ASSIGNED TASK>
Transcribe the Grand Designs forum thread word for word, from its title through the final post header.

PROVIDED TEXT>
┄┄┄┄┄┄┄┄┄┄┄┄┄┄┄┄┄┄┄┄
# Grand Designs



## Smudger (12 May 2008)

It seems like Kevin McLoud has bitten off more than he can chew.

The story is here


----------



## BradNaylor (12 May 2008)

:lol:


----------



## mr (12 May 2008)

If only.

Cheers Mike


----------



## Shultzy (12 May 2008)

I like the "Archbishop claims introduction of Sod’s Law is inevitable". I thought is had been law for centuries


----------



## Smudger (12 May 2008)

Try the Isle of Wight News section...


----------



## chippy1970 (12 May 2008)

I visited one of the Grand designs houses to look at some work, "Cloud Eight" the one with the gull wing roof that went wrong and was in two episodes.

Tom Perry the owner was being sued at the time by one of the production team of Grand designs who injured themselves on his site so it looks like its a real pain in the A**E having them filming on your site.

Also has anyone else noticed that most of the "NEW" series :lol: is actually repeats titled revisited. They must be running out of new houses to film.


----------



## CNC Paul (18 May 2008)

Just an update on the "House that Kevin Built". After the show was over the Production team had not decided what to do with the house .....all £160K worth, so it was demolished and thrown into skips.

Is that what reducing a carbon footprint is ?

I think the Production team need their A*se kicked.




Paul


----------



## kafkaian (19 May 2008)

CNC Paul":29ghdcvz said:


> Just an update on the "House that Kevin Built". After the show was over the Production team had not decided what to do with the house .....all £160K worth, so it was demolished and thrown into skips.
> 
> Is that what reducing a carbon footprint is ?
> 
> ...



Well they could've raffled it amongst worthy first time buyers or the disadvantaged for heaven's sake. Most disappointing


----------



## mr (19 May 2008)
┄┄┄┄┄┄┄┄┄┄┄┄┄┄┄┄┄┄┄┄
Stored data

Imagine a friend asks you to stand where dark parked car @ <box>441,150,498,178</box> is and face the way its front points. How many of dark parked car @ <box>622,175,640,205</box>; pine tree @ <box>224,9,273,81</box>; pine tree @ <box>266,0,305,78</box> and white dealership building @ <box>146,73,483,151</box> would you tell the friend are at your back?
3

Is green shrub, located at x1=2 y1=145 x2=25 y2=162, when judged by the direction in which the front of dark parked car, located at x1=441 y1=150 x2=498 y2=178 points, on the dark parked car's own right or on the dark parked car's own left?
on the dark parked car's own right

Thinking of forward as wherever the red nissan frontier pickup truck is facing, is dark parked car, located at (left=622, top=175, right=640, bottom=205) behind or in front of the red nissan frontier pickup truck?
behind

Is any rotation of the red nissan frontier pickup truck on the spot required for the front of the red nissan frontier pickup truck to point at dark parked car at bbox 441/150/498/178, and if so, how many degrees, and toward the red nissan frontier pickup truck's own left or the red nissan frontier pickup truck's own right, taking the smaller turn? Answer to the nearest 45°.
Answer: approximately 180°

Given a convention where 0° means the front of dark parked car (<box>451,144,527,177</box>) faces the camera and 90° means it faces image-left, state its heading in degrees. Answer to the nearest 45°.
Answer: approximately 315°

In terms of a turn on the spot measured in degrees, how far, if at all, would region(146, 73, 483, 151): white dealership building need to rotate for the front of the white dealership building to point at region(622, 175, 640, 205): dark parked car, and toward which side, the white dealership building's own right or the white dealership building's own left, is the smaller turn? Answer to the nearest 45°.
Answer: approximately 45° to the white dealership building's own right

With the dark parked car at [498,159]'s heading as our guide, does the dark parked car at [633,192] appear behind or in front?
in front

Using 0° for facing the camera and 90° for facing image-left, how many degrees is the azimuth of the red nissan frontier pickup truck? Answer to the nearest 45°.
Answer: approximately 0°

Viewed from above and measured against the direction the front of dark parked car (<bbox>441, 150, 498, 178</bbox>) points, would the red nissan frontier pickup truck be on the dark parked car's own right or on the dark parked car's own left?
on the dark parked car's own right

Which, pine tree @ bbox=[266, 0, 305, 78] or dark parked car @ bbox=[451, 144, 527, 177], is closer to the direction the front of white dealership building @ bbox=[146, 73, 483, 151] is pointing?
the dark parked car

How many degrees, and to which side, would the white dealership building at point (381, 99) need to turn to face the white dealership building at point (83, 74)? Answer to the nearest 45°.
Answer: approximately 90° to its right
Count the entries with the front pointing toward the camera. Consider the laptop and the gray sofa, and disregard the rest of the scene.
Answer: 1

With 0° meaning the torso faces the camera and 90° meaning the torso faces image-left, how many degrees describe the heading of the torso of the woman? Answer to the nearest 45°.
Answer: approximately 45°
┄┄┄┄┄┄┄┄┄┄┄┄┄┄┄┄┄┄┄┄
RESULT OF THE TASK>
# Grand Designs



## Smudger (12 May 2008)

It seems like Kevin McLoud has bitten off more than he can chew.

The story is here


----------



## BradNaylor (12 May 2008)

:lol:


----------



## mr (12 May 2008)

If only.

Cheers Mike


----------



## Shultzy (12 May 2008)

I like the "Archbishop claims introduction of Sod’s Law is inevitable". I thought is had been law for centuries


----------



## Smudger (12 May 2008)

Try the Isle of Wight News section...


----------



## chippy1970 (12 May 2008)

I visited one of the Grand designs houses to look at some work, "Cloud Eight" the one with the gull wing roof that went wrong and was in two episodes.

Tom Perry the owner was being sued at the time by one of the production team of Grand designs who injured themselves on his site so it looks like its a real pain in the A**E having them filming on your site.

Also has anyone else noticed that most of the "NEW" series :lol: is actually repeats titled revisited. They must be running out of new houses to film.


----------



## CNC Paul (18 May 2008)

Just an update on the "House that Kevin Built". After the show was over the Production team had not decided what to do with the house .....all £160K worth, so it was demolished and thrown into skips.

Is that what reducing a carbon footprint is ?

I think the Production team need their A*se kicked.




Paul


----------



## kafkaian (19 May 2008)

CNC Paul":29ghdcvz said:


> Just an update on the "House that Kevin Built". After the show was over the Production team had not decided what to do with the house .....all £160K worth, so it was demolished and thrown into skips.
> 
> Is that what reducing a carbon footprint is ?
> 
> ...



Well they could've raffled it amongst worthy first time buyers or the disadvantaged for heaven's sake. Most disappointing


----------



## mr (19 May 2008)